We have loads of lemons this year. Finally! Our Meyer lemon tree has taken a liking to its new home. I’ll write more about that later, but it has me on a mission to keep lemon as a holiday ingredient.
It’s so strongly associated with summer and lemonade, but lemons are in season in the winter, not the summer. They are most definitely fit for the holidays.
They go surprisingly well with seasonal spices and other holiday fruit flavors.
I’ve made lemon brownies before, for a client, and I remember one comment I got on that content was – how can they be brownies if they aren’t brown?
Noted.
But this is really more of a texture and baked good category kind of thing. Also, they rock.
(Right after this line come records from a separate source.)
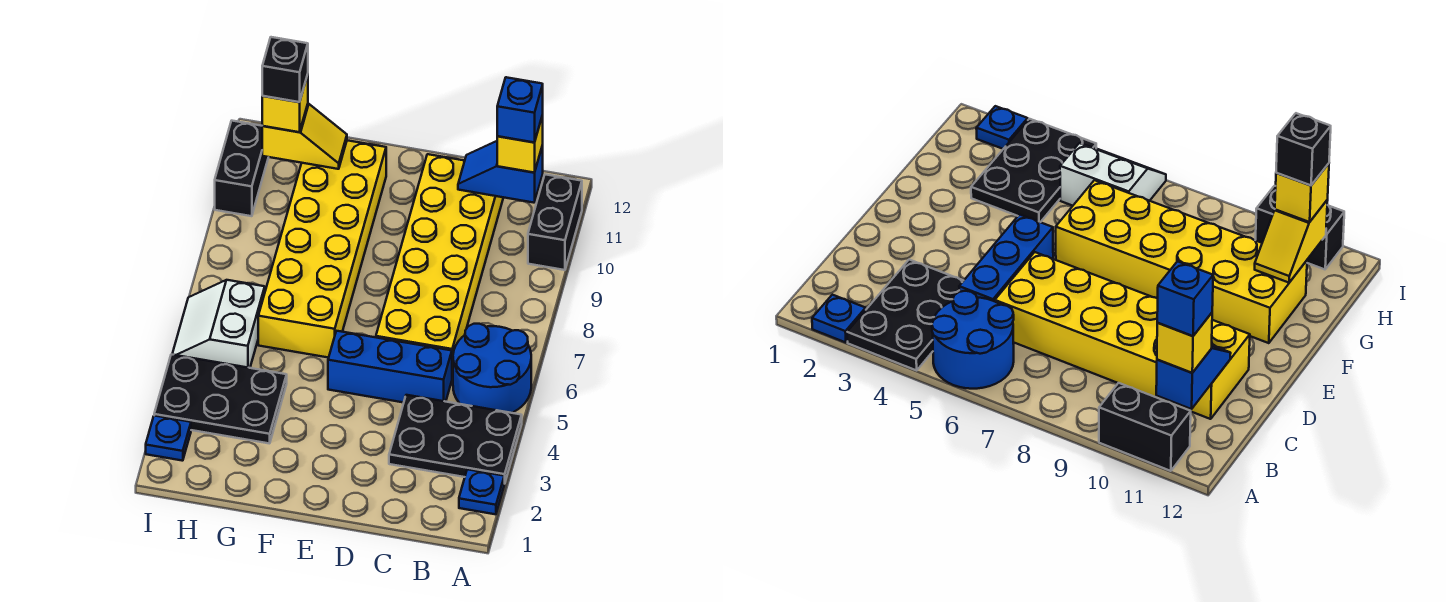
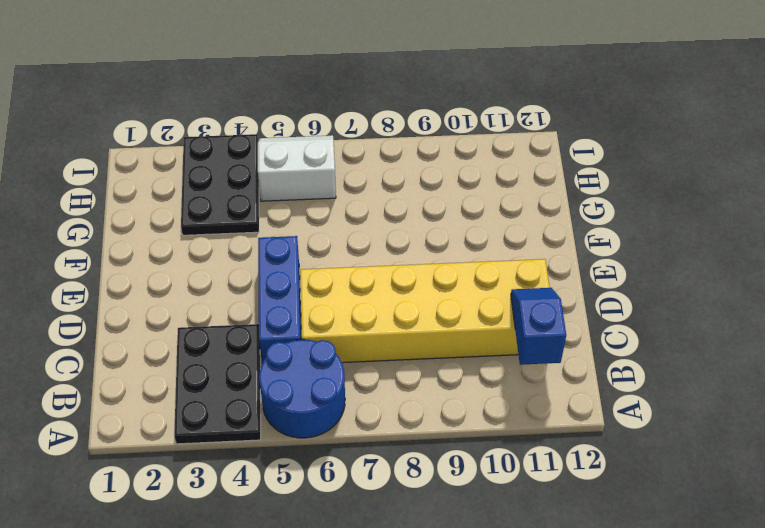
none -> blue plate A2 level 1
none -> black brick A10:A11 level 1
none -> yellow brick F6:G11 level 1

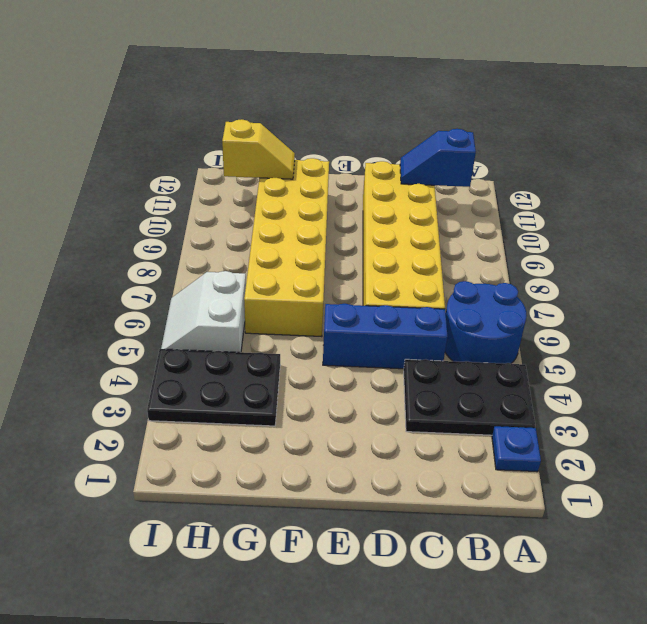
none -> black brick A10:A11 level 1
none -> blue plate I2 level 1
none -> black brick I10:I11 level 1

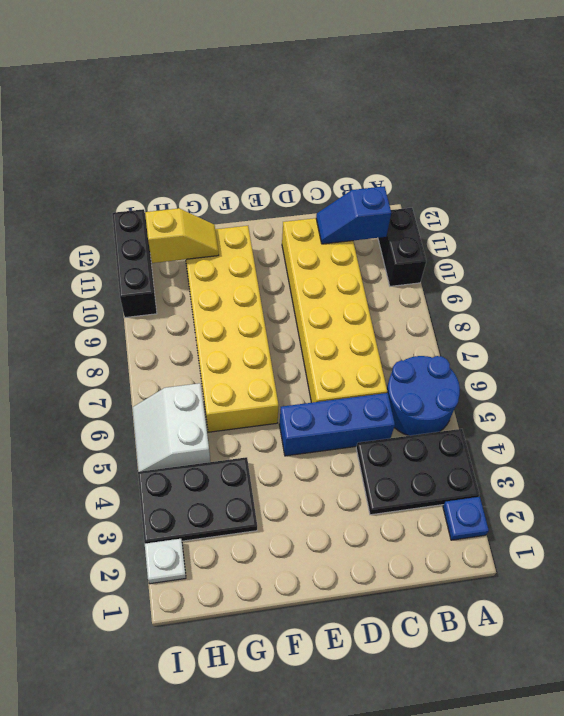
white plate I2 level 1 -> blue plate I2 level 1
black brick I10:I12 level 1 -> black brick I10:I11 level 1
none -> yellow brick B11 level 3
none -> yellow brick H11 level 3
none -> blue brick B11 level 4

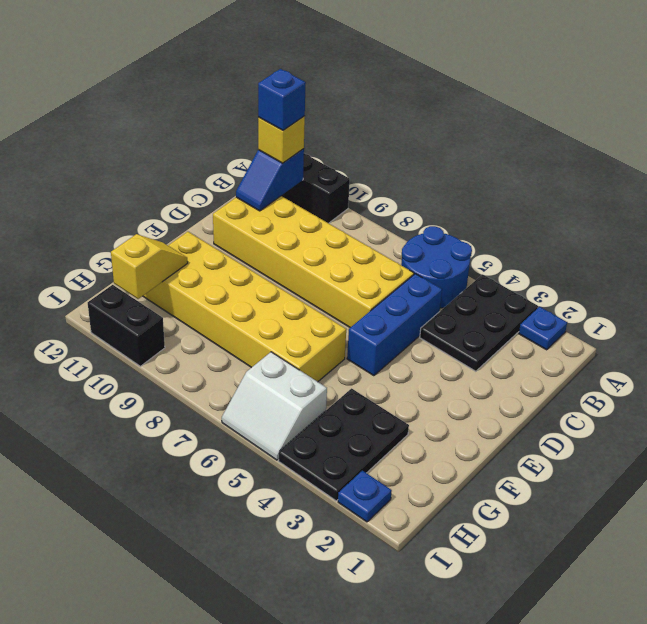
none -> yellow brick H11 level 3
none -> black brick H11 level 4

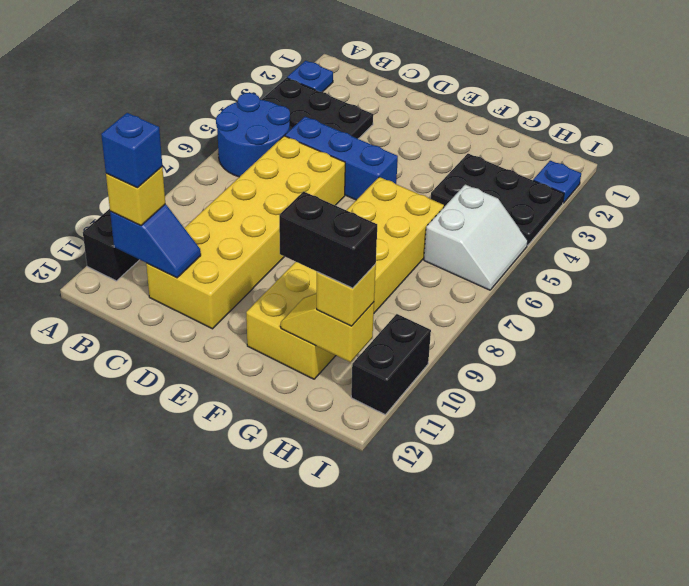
black brick G11:H11 level 4 -> black brick H11 level 4

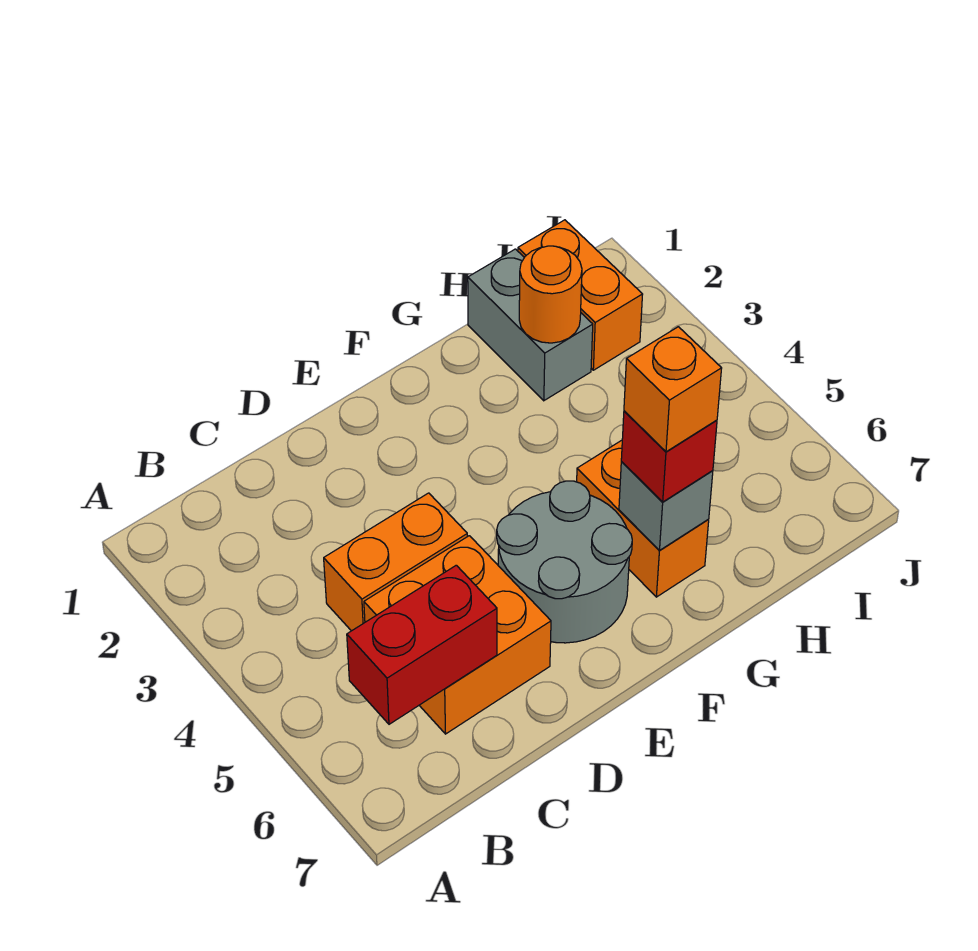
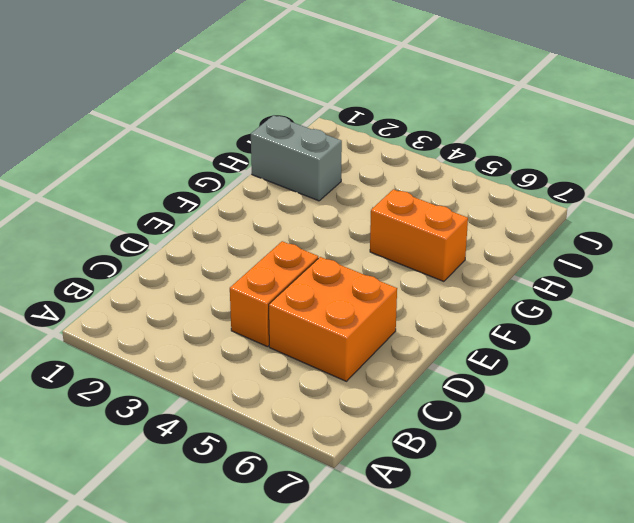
none -> grey round brick E5:F6 level 1
none -> orange brick I1:I2 level 1

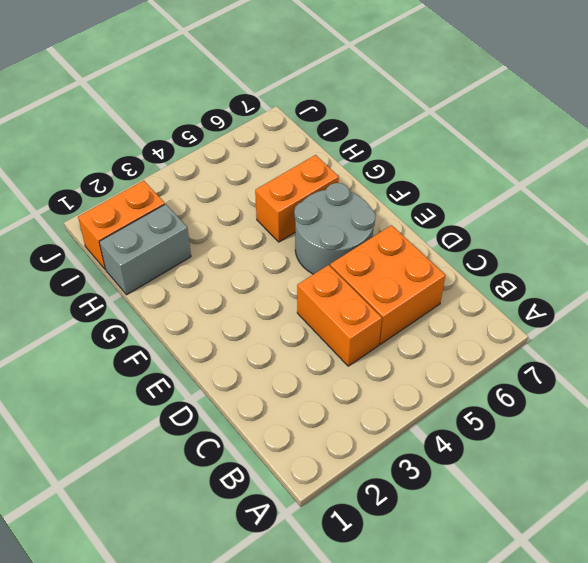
none -> red brick B6:C6 level 2
none -> grey brick G6 level 2

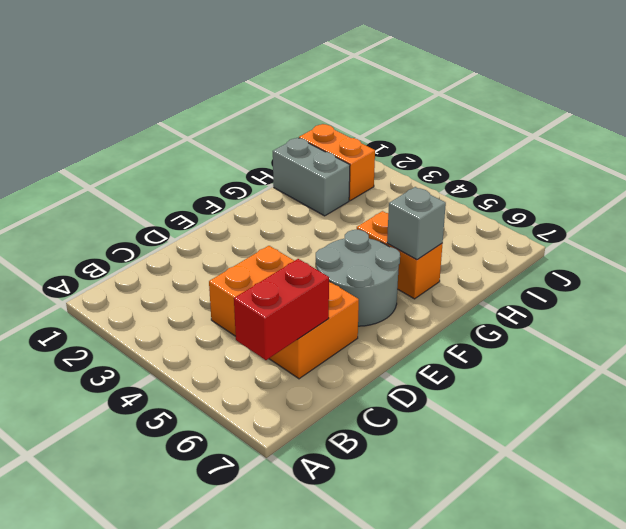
none -> orange round brick H2 level 2
none -> red brick G6 level 3

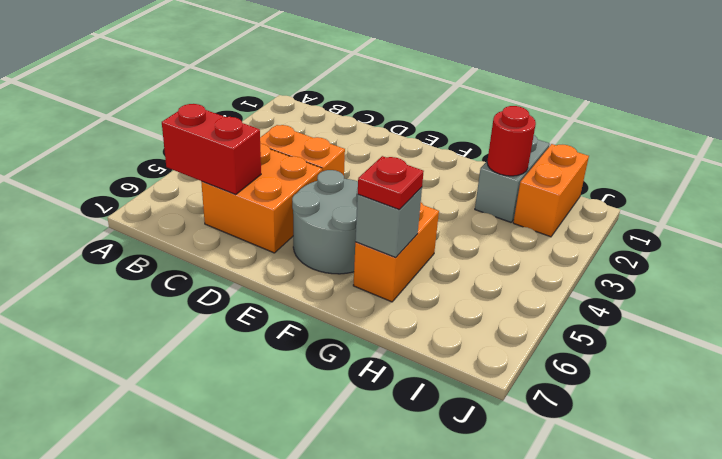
red plate G6 level 3 -> red brick G6 level 3
red round brick H2 level 2 -> orange round brick H2 level 2
none -> orange brick G6 level 4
In certain situations, I’d take one over a chocolate, brown brownie.
Also, what else are you going to call them? Lemon bars or squares have a pretty distinct definition in the States so I’m trying to avoid confusion by possibly creating more confusion.
Lemon brownies it is!
The batter is very lightly spiced with allspice and clove, but don’t let that deter you if it’s not your thing. It’s faint, and if you want to leave it out all together, you can.
I usually bake these up in a standard 8-x-8-inch brownie pan, but I have this longer, skinny loaf pan I got from IKEA and sometimes I like to switch things up.
Baking them like that lets me cut strips or slices like I have pictured. It’s simply a fun way to add variety. Either way, you’ll get 9 to 12 servings depending on how large you’d like them.
I’m planning to send everything I bake this season straight out the door to my husband’s coworkers, after maybe a bite or two. Although, I’ll admit to having a hint of regret that I didn’t keep more of these around!
Spiced Lemon Brownies with Sour Cream Cranberry Frosting
Makes 9 to 12 servings
What you’ll need:
Frosting
2 tablespoons fresh whole cranberries
1 teaspoon sugar
1 tablespoon sour cream
Pinch of fine sea salt
1 1/2 cups powdered sugar, plus extra if needed
Lemon Brownies
3/4 cup superfine granulated baking sugar
1/2 cup unsalted butter
1 tablespoon light corn syrup
Zest of 2 lemons
1/4 cup fresh lemon juice
2 large eggs
1/2 teaspoon fine sea salt
1/8 teaspoon ground allspice, optional
Pinch ground clove, optional
1 3/4 cup unbleached, all-purpose flour
How to make them:
Preheat the oven to 350 degrees F. Grease an 8-by-8-inch pan, or a similar loaf pan, with butter. (Line the pan with parchment paper if you’d like to remove the brownies and frost outside of the pan.)
Place the cranberries in a small zip-top bag and add the sugar. Seal and gently smash to break the berries. (I find this is the best way to macerate the berries and to keep from making a mess when you chop them later.) Set aside while you make the brownies.
Melt the sugar, butter, and corn syrup in a small saucepan over medium heat. Transfer to a heat safe bowl. Let cool a few minutes and then stir in the lemon zest and lemon juice. Once it is slightly warm and not hot, blend in the eggs until all ingredients are combined. Add the salt, and allspice and clove, if using.
Fold in the flour just until all ingredients are blended. Transfer the batter to the baking pan and spread evenly. Bake for 25 to 30 minutes (note that baking times may vary depending on the type of pan you use), until a toothpick inserted into the center comes out clean and the edges begin to brown. Let cool.
Transfer the cranberries and sugar to a cutting board and finely chop the berries. Add to a medium bowl. Stir in the sour cream and salt, and then the powdered sugar a little at a time. Stir well until smooth. It should be thick, but spreadable. The cranberries will have a varying amount of liquid so let the frosting sit for 5 minutes. Check the consistency. Add more powdered sugar if needed. If it becomes too thick, you can always add a touch more of sour cream.
You can frost the brownies in the pan, or remove them from the pan and spread the frosting on. Cut into 9 to 12 servings and enjoy!